• **Your task**
Transcribe the text of every item below, line by line, without changing any word or character. Leave the pictures out of your answer.

• **Text extracted from each page**
-----
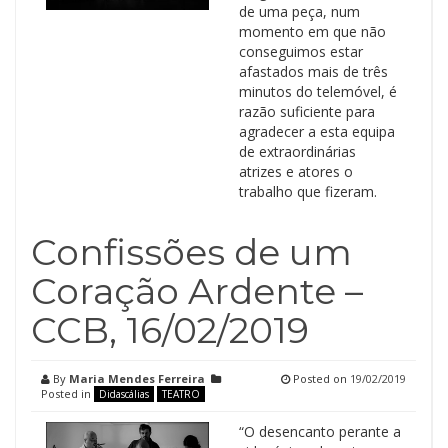
de uma peça, num
momento em que não
conseguimos estar
afastados mais de três
minutos do telemóvel, é
razão suficiente para
agradecer a esta equipa
de extraordinárias
atrizes e atores o
trabalho que fizeram.
Confissões de um
Coração Ardente –
CCB, 16/02/2019
By
Maria Mendes Ferreira
Posted on
19/02/2019
Posted in
Didascálias
TEATRO
“O desencanto perante a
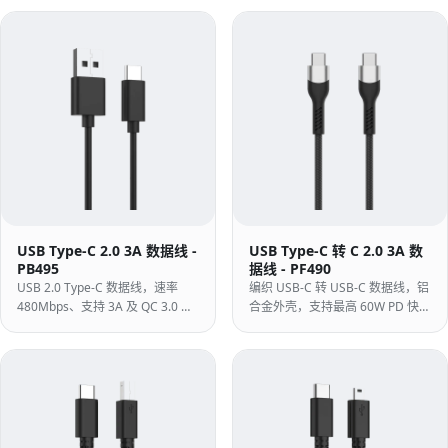
等 USB 设备，传输速率高达
USB 3.0 硬盘驱动器或 SSD 外
5Gbps。
壳，无需更换驱动器。
USB Type-C 2.0 3A 数据线 -
USB Type-C 转 C 2.0 3A 数
PB495
据线 - PF490
USB 2.0 Type-C 数据线，速率
编织 USB-C 转 USB-C 数据线，铝
480Mbps、支持 3A 及 QC 3.0 快
合金外壳，支持最高 60W PD 快充
充，适用于 USB-C 笔记本与手机
供电及 USB 2.0 480Mbps，适用
的充电和同步。
于笔记本与适配器。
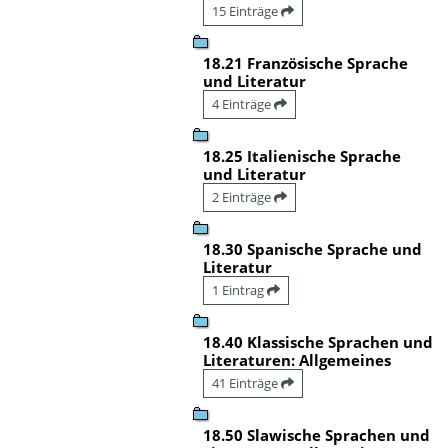
15 Einträge
18.21 Französische Sprache
und Literatur
4 Einträge
18.25 Italienische Sprache
und Literatur
2 Einträge
18.30 Spanische Sprache und
Literatur
1 Eintrag
18.40 Klassische Sprachen und
Literaturen: Allgemeines
41 Einträge
18.50 Slawische Sprachen und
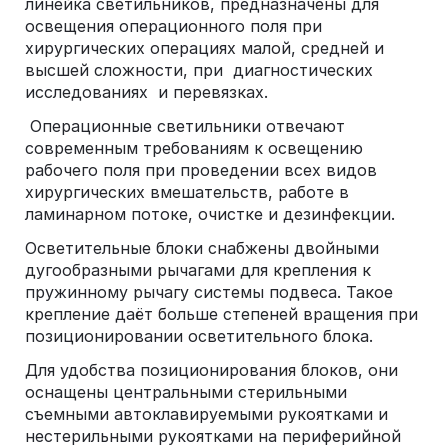
линейка светильников, предназначены для
освещения операционного поля при
хирургических операциях малой, средней и
высшей сложности, при диагностических
исследованиях и перевязках.
Операционные светильники отвечают
современным требованиям к освещению
рабочего поля при проведении всех видов
хирургических вмешательств, работе в
ламинарном потоке, очистке и дезинфекции.
Осветительные блоки снабжены двойными
дугообразными рычагами для крепления к
пружинному рычагу системы подвеса. Такое
крепление даёт больше степеней вращения при
позиционировании осветительного блока.
Для удобства позиционирования блоков, они
оснащены центральными стерильными
съемными автоклавируемыми рукоятками и
нестерильными рукоятками на периферийной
-----
• **Answer**
de uma peça, num
momento em que não
conseguimos estar
afastados mais de três
minutos do telemóvel, é
razão suficiente para
agradecer a esta equipa
de extraordinárias
atrizes e atores o
trabalho que fizeram.
Confissões de um
Coração Ardente –
CCB, 16/02/2019
By
Maria Mendes Ferreira
Posted on
19/02/2019
Posted in
Didascálias
TEATRO
“O desencanto perante a
等 USB 设备，传输速率高达
USB 3.0 硬盘驱动器或 SSD 外
5Gbps。
壳，无需更换驱动器。
USB Type-C 2.0 3A 数据线 -
USB Type-C 转 C 2.0 3A 数
PB495
据线 - PF490
USB 2.0 Type-C 数据线，速率
编织 USB-C 转 USB-C 数据线，铝
480Mbps、支持 3A 及 QC 3.0 快
合金外壳，支持最高 60W PD 快充
充，适用于 USB-C 笔记本与手机
供电及 USB 2.0 480Mbps，适用
的充电和同步。
于笔记本与适配器。
15 Einträge
18.21 Französische Sprache
und Literatur
4 Einträge
18.25 Italienische Sprache
und Literatur
2 Einträge
18.30 Spanische Sprache und
Literatur
1 Eintrag
18.40 Klassische Sprachen und
Literaturen: Allgemeines
41 Einträge
18.50 Slawische Sprachen und
линейка светильников, предназначены для
освещения операционного поля при
хирургических операциях малой, средней и
высшей сложности, при диагностических
исследованиях и перевязках.
Операционные светильники отвечают
современным требованиям к освещению
рабочего поля при проведении всех видов
хирургических вмешательств, работе в
ламинарном потоке, очистке и дезинфекции.
Осветительные блоки снабжены двойными
дугообразными рычагами для крепления к
пружинному рычагу системы подвеса. Такое
крепление даёт больше степеней вращения при
позиционировании осветительного блока.
Для удобства позиционирования блоков, они
оснащены центральными стерильными
съемными автоклавируемыми рукоятками и
нестерильными рукоятками на периферийной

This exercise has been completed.